We went to Los Comales, our favorite Oakland taqueria, for lunch. As usual, the place was packed with a line out the door. We were lucky to find a seat. Bob ordered the special, a ground beef burrito, and I ordered my usual, a junior burrito with all the trimmings.

It's a small place with the requisite photos of Frida Kahlo and Mexican revolutionaries up on the walls and the usual line of hard-working Mexican women behind the counter, serving up burritos non-stop with a steady practiced hand. Like many family-run ethnic restaurants, the only expensive item in the joint is the flat-screen TV that hangs from the ceiling by the window.
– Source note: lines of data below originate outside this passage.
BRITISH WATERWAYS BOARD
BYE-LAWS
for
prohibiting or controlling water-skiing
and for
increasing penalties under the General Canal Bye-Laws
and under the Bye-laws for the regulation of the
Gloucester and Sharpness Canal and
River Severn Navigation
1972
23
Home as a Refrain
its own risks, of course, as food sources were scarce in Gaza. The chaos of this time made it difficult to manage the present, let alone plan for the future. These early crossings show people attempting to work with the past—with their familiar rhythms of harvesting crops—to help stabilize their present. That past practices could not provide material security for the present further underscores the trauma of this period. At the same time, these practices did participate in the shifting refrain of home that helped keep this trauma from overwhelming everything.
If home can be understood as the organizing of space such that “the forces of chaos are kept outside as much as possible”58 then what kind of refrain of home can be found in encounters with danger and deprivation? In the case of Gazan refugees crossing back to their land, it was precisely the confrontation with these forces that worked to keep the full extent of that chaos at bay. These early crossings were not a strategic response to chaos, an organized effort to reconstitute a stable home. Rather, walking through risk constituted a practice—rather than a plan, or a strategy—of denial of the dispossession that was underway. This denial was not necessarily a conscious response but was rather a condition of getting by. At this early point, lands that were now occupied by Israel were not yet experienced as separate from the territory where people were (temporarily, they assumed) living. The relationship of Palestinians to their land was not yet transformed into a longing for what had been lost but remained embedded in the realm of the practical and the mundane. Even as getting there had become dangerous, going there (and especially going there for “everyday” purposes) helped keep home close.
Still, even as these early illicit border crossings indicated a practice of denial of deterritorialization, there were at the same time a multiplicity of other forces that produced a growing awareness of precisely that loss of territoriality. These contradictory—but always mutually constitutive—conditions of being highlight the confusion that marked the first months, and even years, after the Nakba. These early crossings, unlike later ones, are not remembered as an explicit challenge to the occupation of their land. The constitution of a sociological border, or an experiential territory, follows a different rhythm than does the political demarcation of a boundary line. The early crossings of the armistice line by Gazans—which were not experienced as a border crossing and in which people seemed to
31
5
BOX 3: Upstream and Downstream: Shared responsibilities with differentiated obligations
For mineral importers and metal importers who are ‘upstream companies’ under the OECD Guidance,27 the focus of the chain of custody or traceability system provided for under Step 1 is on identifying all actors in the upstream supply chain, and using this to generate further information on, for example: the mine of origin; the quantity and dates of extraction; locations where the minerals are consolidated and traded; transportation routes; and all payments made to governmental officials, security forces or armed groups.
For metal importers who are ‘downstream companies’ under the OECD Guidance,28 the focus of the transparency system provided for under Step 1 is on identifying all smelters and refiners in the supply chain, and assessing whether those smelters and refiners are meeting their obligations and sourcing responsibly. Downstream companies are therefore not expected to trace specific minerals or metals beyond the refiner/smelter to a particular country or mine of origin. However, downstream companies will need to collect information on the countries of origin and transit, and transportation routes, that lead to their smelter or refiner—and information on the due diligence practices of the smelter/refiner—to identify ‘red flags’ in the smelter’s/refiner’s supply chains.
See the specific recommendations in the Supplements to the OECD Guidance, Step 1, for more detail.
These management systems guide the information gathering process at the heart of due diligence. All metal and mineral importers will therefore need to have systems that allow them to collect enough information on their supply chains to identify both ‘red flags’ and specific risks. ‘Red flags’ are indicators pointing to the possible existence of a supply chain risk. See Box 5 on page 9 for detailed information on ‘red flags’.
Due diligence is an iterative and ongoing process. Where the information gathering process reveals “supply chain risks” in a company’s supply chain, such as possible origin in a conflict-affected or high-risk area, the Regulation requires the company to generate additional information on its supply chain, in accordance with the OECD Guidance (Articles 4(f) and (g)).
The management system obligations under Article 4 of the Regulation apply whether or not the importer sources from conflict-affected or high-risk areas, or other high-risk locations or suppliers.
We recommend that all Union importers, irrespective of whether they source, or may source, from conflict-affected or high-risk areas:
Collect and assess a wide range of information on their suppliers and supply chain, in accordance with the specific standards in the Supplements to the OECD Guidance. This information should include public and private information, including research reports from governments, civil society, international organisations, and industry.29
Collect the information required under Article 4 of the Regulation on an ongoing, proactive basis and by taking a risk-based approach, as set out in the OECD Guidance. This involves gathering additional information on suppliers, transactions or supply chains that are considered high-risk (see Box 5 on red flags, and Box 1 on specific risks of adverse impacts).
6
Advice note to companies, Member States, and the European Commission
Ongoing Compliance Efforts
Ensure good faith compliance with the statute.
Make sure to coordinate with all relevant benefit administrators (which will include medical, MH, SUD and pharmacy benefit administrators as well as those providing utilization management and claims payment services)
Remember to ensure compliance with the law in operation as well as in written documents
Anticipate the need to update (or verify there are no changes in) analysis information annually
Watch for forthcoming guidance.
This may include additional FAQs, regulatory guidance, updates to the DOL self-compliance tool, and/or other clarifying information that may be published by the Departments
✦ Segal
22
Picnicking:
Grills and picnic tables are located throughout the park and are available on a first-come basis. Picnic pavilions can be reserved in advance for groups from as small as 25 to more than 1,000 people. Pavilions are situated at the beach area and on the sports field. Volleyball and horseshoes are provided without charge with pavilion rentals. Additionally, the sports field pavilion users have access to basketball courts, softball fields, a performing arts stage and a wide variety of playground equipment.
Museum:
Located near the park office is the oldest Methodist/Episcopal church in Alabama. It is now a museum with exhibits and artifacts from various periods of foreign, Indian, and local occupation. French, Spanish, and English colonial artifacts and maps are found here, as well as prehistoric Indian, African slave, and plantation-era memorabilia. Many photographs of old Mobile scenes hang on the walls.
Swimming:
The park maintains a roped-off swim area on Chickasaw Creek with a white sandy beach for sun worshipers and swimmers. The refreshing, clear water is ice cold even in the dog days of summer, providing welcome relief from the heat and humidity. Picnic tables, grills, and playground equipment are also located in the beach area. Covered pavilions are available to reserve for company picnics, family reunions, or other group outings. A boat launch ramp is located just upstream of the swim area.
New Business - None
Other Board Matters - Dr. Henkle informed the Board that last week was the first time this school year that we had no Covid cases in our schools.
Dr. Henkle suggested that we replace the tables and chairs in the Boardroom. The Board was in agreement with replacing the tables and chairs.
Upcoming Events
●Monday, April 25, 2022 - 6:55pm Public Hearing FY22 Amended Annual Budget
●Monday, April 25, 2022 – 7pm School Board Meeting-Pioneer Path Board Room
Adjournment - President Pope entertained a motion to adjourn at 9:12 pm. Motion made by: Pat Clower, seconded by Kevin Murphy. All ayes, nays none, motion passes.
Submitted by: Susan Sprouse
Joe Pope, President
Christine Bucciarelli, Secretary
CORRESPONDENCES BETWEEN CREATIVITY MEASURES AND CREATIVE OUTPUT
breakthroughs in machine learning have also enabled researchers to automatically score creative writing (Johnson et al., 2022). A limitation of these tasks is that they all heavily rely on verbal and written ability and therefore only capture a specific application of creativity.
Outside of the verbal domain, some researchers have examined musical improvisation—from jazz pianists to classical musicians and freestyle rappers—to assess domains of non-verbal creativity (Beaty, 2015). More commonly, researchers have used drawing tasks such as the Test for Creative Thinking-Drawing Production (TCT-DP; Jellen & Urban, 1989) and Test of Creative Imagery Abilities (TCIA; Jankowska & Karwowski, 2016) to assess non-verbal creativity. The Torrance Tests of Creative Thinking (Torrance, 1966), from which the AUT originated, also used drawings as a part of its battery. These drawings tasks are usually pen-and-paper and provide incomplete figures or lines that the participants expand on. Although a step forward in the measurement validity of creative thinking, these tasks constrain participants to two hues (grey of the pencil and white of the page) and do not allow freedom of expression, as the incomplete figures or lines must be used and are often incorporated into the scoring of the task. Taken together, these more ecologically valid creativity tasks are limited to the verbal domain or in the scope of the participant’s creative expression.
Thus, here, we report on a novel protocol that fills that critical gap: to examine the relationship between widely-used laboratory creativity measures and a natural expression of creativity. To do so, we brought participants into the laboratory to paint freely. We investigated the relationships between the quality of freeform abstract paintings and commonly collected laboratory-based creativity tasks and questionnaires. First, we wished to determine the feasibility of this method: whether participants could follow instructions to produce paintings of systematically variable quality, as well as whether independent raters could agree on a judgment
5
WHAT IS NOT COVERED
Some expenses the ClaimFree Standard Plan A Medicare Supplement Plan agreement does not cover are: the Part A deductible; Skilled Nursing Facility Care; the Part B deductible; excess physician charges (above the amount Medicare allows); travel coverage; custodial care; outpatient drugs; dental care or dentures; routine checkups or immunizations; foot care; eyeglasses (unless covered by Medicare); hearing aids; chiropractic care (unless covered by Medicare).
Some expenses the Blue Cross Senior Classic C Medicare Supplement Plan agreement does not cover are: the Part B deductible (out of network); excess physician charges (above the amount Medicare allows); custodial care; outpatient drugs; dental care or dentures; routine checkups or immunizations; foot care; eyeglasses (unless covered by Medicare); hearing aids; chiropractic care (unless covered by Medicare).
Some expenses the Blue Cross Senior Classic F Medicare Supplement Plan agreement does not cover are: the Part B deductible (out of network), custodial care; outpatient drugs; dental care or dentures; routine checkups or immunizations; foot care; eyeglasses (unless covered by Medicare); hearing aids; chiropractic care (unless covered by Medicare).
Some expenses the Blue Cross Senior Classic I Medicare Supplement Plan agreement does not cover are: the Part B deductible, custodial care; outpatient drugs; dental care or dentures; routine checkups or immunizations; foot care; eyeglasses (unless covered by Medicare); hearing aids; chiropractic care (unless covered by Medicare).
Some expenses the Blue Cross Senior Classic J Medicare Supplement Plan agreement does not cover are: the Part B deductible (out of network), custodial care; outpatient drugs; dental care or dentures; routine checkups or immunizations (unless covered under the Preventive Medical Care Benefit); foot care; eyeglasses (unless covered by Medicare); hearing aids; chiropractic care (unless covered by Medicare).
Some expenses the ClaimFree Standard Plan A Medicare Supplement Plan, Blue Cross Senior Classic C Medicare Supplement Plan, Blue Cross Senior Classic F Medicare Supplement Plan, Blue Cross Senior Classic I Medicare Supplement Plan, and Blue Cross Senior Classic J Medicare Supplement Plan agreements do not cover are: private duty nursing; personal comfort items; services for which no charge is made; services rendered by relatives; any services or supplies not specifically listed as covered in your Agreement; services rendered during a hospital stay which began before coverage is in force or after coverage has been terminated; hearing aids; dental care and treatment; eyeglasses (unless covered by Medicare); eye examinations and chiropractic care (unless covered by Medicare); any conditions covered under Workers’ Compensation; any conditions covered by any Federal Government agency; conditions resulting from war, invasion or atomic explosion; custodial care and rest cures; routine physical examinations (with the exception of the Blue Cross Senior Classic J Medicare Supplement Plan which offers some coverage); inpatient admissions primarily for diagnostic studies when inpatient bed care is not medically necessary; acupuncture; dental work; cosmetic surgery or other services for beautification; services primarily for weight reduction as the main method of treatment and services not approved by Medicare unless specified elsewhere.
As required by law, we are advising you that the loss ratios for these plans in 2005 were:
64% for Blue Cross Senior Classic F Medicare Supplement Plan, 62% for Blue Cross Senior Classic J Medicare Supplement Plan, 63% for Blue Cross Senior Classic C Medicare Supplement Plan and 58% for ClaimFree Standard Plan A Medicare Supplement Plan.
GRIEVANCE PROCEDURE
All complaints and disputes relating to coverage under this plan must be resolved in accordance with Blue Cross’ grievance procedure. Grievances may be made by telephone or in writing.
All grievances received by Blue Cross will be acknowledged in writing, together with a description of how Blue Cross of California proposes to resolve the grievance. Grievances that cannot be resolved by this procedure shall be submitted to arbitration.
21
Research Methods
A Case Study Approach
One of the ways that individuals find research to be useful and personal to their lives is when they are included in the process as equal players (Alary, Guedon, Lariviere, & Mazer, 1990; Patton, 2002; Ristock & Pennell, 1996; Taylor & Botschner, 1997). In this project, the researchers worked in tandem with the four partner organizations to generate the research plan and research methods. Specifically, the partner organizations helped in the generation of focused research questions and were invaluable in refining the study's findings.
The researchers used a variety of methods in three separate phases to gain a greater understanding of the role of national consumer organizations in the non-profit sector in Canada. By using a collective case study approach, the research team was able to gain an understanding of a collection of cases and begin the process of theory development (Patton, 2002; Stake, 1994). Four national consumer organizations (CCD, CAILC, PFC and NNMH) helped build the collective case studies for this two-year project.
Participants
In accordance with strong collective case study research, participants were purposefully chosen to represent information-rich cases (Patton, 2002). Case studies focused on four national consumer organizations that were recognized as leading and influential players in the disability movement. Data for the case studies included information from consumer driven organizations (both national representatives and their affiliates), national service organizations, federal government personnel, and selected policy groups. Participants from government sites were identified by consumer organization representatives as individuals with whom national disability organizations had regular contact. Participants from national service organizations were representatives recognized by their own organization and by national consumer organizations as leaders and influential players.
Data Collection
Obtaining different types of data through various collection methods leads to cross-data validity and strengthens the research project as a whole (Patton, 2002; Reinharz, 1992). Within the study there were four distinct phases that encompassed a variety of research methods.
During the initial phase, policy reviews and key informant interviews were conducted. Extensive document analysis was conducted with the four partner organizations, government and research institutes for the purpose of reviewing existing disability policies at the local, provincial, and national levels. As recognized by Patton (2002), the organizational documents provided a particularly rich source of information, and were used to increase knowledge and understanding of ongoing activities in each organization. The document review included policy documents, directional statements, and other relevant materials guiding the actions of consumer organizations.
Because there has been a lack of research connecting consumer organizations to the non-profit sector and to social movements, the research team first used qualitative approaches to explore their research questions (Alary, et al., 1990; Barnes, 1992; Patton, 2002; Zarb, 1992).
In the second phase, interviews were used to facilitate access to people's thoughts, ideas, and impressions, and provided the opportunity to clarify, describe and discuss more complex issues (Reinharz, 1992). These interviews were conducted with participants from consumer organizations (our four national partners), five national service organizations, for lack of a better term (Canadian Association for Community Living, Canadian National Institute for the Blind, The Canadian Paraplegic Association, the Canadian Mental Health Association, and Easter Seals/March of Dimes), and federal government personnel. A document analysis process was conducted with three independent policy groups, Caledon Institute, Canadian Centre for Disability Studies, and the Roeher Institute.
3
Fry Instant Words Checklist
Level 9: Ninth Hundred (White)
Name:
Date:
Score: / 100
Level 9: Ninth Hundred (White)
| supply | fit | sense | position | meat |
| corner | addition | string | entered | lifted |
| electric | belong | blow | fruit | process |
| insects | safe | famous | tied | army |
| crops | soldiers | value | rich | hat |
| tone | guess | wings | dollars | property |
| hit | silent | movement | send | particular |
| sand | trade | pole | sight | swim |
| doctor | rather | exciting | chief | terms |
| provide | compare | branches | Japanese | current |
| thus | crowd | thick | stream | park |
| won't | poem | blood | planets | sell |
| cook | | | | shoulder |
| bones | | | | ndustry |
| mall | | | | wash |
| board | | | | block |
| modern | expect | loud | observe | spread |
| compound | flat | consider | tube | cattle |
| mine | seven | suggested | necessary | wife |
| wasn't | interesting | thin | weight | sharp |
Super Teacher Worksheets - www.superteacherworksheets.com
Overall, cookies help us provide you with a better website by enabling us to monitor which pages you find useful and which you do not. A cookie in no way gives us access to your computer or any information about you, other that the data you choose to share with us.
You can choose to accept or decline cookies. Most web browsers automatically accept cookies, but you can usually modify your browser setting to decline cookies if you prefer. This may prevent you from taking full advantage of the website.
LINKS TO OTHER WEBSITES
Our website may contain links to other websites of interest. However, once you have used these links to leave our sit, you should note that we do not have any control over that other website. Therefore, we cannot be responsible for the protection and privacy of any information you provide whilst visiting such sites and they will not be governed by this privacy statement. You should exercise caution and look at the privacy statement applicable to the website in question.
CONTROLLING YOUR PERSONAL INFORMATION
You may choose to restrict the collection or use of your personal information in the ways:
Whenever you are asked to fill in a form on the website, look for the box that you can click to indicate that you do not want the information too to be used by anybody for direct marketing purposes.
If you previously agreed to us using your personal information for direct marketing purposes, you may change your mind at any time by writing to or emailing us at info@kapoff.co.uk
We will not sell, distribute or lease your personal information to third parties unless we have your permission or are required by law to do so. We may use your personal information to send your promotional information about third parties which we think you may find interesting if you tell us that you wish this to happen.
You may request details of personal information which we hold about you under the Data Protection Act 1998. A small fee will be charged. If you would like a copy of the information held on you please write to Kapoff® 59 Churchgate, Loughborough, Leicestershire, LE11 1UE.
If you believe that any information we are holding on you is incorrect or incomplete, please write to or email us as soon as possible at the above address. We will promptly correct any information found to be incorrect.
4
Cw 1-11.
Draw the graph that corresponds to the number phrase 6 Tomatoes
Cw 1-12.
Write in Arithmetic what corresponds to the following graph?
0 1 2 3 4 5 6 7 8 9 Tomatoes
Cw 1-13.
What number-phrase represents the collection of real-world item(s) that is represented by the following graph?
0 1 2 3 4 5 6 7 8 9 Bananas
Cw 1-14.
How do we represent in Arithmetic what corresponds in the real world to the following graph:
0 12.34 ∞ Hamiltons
I usually try to ignore its presence, but this time I watched, since I was facing it. A Mexican sitcom was on. The sound was turned off and there were no subtitles, but I could tell it was a comedy because the characters were doing clownish things. The main character was a young woman dressed up to look homely with heavy-framed glasses and prominent braces on her teeth. She was obviously meant to be a figure of fun.

"That's odd," I said to Bob. "She looks exactly like Ugly Betty."

"Who's that?"

"A Mexican character on a popular American sitcom. She works with a bunch of glamorous cut-throat assholes who underestimate her intelligence, but she always ends up solving the problem, whatever it is. At first, I thought the woman up on the screen was Ugly Betty, but she's not. Now I'm wondering, did Mexican TV copy that character because she's so popular -- which is really weird when you think about it --or was the American Ugly Betty ripped off from a Mexican show?"

"Maybe it is Ugly Betty," Bob suggested.

"No, it's a different woman. This show is Mexican."

"How can you tell? There's no sound. Maybe it's in English."

"I can tell by reading the actors' lips. They're obviously speaking Spanish."

"Could be an American show made in Spanish for Mexican-American audiences."

"Or a Spanish program broadcast for a Mexican audience," I mused.

Meanwhile, the surreal pantomine went on.

1 comment:

  1. Ugly Betty in english was taken from the original Colombian/Mexican series that ran from 1999 to 2001 on Telefutura. And ABC execs made little American Ferrera lose weight for the role on us.tv. because lord knows on us tv no one should be overweight or homely!